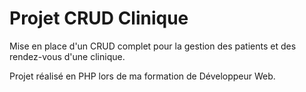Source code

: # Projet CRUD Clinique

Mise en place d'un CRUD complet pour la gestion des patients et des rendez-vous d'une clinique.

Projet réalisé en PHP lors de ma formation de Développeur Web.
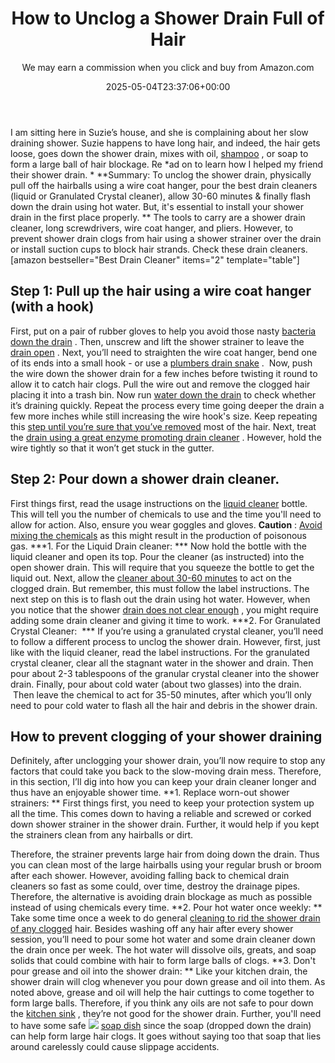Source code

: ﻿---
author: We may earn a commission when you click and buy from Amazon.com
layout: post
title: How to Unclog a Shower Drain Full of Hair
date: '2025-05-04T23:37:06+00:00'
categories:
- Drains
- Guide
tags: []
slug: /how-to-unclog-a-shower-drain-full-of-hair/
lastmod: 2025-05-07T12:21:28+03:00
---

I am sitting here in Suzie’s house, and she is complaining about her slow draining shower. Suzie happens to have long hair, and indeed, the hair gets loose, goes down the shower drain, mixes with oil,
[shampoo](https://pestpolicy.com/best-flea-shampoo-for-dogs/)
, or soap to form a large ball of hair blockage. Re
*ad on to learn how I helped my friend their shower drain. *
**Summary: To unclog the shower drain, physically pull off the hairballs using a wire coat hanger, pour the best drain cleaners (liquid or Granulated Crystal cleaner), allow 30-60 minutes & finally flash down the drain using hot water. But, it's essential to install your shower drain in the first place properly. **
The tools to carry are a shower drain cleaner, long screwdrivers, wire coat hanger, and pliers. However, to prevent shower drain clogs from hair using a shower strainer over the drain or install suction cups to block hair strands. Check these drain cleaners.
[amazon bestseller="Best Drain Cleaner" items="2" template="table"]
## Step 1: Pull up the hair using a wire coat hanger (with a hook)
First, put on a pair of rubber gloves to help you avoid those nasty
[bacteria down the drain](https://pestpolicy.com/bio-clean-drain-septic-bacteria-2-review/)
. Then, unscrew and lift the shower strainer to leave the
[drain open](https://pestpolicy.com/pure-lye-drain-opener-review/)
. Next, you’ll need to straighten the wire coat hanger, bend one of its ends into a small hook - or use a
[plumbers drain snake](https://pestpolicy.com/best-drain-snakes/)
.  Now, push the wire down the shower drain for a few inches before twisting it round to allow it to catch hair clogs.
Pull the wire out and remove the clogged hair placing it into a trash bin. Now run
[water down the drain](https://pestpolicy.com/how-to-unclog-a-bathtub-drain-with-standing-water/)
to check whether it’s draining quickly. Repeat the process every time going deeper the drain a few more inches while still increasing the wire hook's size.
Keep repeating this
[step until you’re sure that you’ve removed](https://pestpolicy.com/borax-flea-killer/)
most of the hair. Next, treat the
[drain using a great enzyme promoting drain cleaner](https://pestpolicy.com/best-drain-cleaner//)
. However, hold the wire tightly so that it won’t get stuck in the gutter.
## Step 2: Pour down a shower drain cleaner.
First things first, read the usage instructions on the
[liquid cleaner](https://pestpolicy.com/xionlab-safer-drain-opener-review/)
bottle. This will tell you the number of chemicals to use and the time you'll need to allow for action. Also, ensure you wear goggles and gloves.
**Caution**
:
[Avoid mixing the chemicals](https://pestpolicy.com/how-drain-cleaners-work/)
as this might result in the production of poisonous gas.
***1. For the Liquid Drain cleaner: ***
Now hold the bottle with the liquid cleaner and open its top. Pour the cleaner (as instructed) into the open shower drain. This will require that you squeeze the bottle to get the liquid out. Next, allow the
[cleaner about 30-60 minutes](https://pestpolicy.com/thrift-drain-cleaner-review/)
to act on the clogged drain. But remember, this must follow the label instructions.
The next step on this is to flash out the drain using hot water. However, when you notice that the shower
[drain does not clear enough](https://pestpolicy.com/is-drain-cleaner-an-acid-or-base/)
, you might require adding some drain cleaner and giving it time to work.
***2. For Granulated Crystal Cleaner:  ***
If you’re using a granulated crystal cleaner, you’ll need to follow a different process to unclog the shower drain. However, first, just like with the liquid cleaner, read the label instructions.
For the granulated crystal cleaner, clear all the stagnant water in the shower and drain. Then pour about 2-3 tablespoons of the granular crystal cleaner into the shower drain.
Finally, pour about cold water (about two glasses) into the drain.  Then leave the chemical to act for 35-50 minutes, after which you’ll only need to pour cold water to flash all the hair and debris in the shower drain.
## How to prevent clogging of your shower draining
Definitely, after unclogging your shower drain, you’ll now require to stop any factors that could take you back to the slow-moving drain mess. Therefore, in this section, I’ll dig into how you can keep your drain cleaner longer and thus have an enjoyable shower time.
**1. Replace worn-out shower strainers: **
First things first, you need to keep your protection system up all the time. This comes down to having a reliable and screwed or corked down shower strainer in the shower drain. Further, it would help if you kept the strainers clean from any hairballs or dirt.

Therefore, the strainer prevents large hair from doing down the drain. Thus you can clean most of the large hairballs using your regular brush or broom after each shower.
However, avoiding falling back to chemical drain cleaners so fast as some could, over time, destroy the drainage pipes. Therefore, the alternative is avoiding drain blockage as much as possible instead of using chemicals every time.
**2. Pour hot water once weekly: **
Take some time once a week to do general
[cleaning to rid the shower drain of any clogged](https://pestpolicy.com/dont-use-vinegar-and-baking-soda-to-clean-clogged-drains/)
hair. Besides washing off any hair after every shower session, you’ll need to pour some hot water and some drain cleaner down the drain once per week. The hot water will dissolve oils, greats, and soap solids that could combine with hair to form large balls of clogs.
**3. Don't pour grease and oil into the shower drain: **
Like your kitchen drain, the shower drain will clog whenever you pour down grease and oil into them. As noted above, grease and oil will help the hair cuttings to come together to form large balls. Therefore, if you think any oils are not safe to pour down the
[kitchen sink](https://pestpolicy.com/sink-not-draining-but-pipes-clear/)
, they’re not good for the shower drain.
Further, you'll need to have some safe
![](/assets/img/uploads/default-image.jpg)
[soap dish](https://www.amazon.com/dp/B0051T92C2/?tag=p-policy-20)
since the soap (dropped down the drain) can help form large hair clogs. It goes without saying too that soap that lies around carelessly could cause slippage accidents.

### Exercise goal
Output exactly the lines of the material above from the one containing "Therefore, the strainer" up to and including the one containing "Take some time once a week to do general".

### Answer for this exercise
Therefore, the strainer prevents large hair from doing down the drain. Thus you can clean most of the large hairballs using your regular brush or broom after each shower.
However, avoiding falling back to chemical drain cleaners so fast as some could, over time, destroy the drainage pipes. Therefore, the alternative is avoiding drain blockage as much as possible instead of using chemicals every time.
**2. Pour hot water once weekly: **
Take some time once a week to do general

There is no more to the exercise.